Cardiovascular Systems Inc., a medical-device maker that a news report said is part of a probe of corporate insider investment vehicles, said it got requests for information from the U.S. government and is complying.
The vehicles, known as 10b5-1 plans, let corporate insiders with access to nonpublic information trade in securities under predetermined arrangements. CSI said in a statement that it’s “readily providing” information requested by the government.
“We have nothing to hide,” said Dave Folkens, a spokesman for the St. Paul, Minnesota-based company. CSI isn’t “the target” of an investigation and has corporate governance procedures in place to prevent insider trading, he said in a statement.
The Wall Street Journal, citing a source it didn’t identify, said subpoenas were issued by federal prosecutors in New York. There have been no allegations of wrongdoing in connection with the probe, according to the newspaper.
Robert Nardoza, a spokesman for Brooklyn U.S. Attorney Loretta Lynch, and Ellen Davis, a spokeswoman for Manhattan U.S. Attorney Preet Bharara, declined to comment on the report.
Other companies receiving subpoenas included Tesla Motors Inc. and investment firms Valor Equity Partners LP and ABS Capital Partners, according to the Journal.

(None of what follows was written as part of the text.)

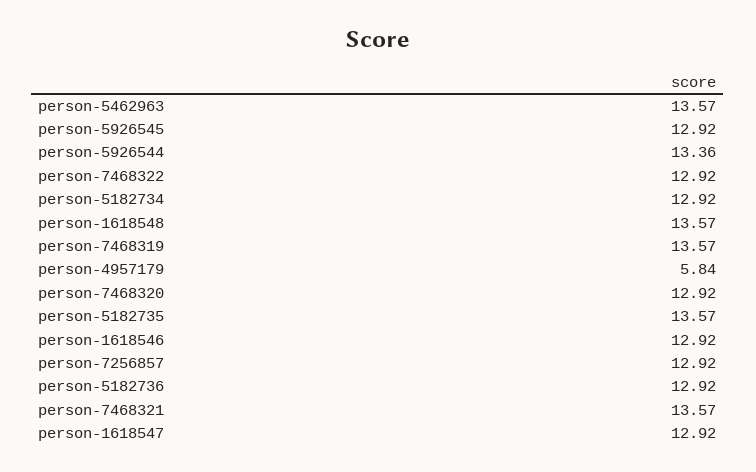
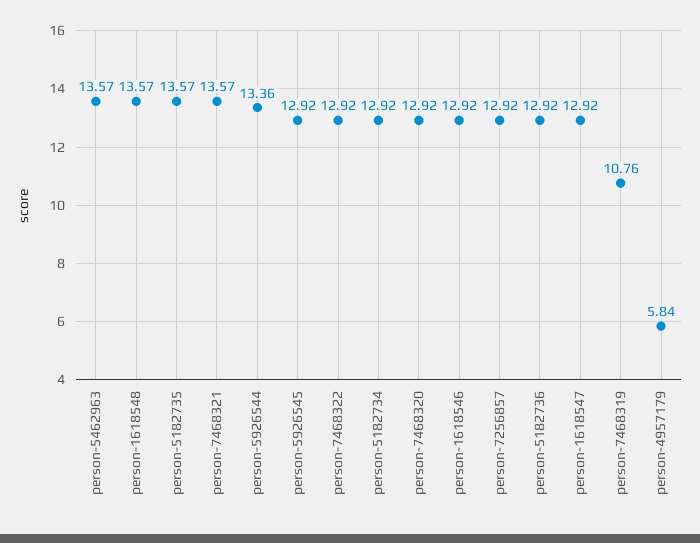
person-7468319: 13.57 -> 10.76

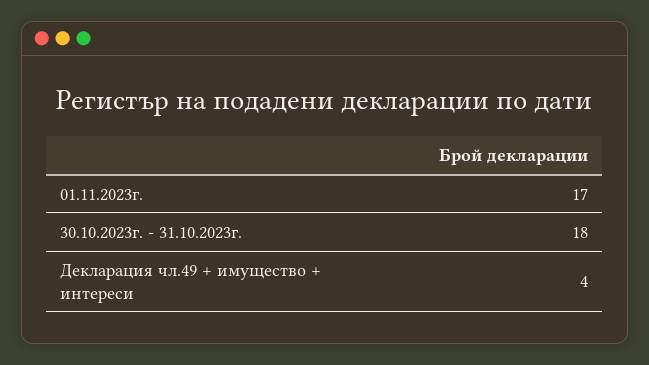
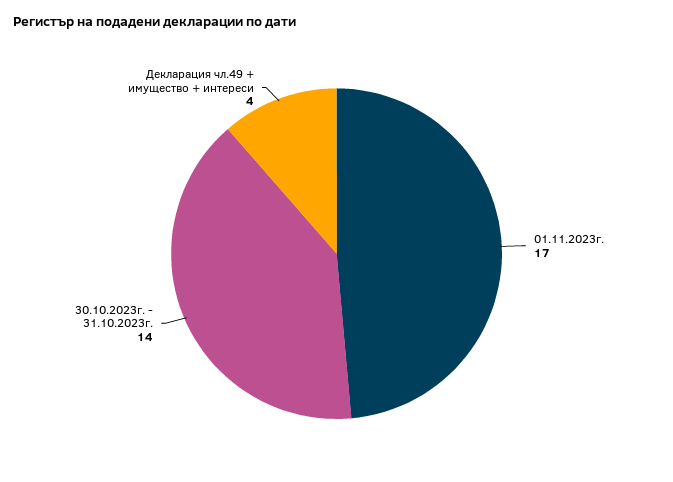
30.10.2023г. - 31.10.2023г.: 18 -> 14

Antonio J. Gracias, Valor’s chief executive officer, sits on the board of Tesla, the luxury battery-car company run by billionaire Elon Musk.

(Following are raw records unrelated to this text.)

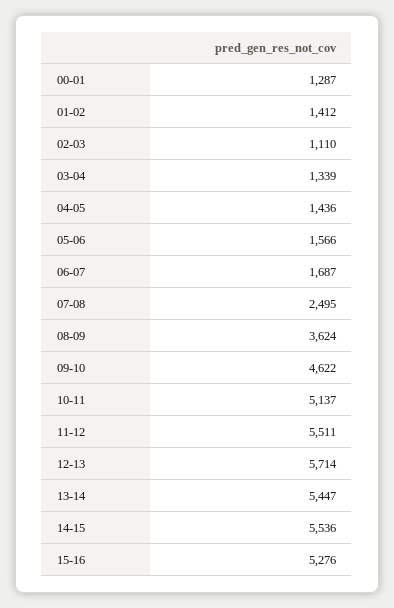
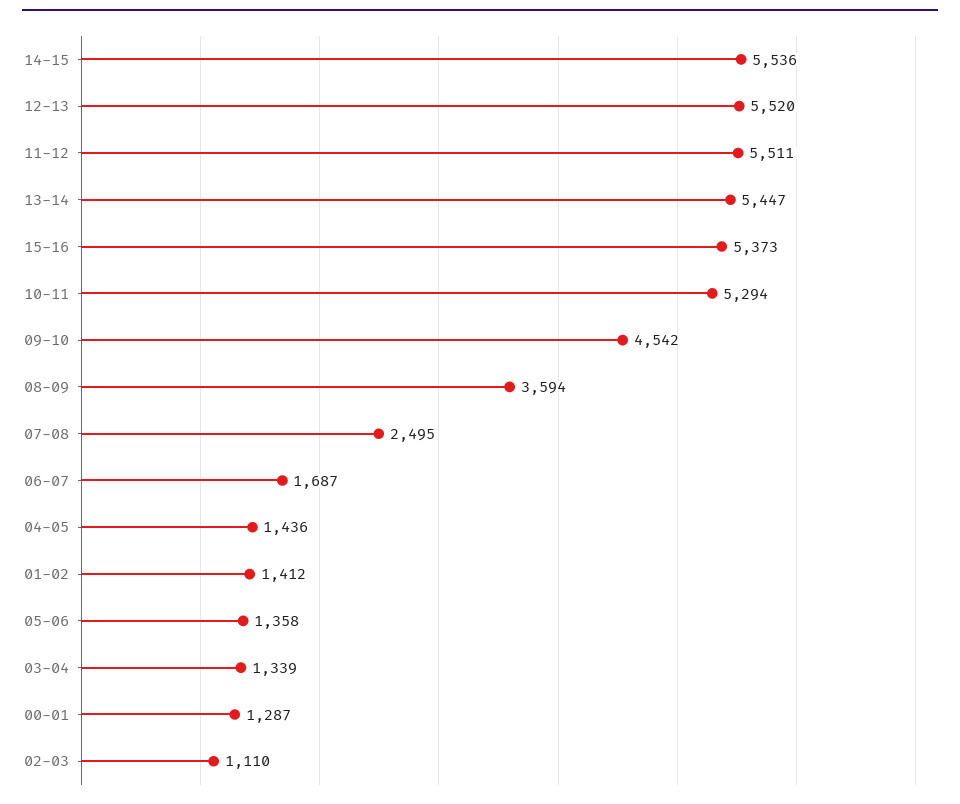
05-06: 1566 -> 1358
08-09: 3624 -> 3594
09-10: 4622 -> 4542
10-11: 5137 -> 5294
12-13: 5714 -> 5520
15-16: 5276 -> 5373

Shanna Hendriks, a spokeswoman for Palo Alto, California-based Tesla, declined to comment on the report. A spokeswoman for ABS, Stephanie Carter, didn’t immediately return a call for comment.
Valor’s “success over many years has been built upon an unwavering commitment to compliance with the letter and spirit of the law,” the company said in a statement.
“Valor believes its sales activities in Tesla stock under its 10b5-1 plans were in full compliance with applicable laws and regulations,” according to the statement.
A spokesman for Valor declined to comment on whether the investment firm had received a subpoena.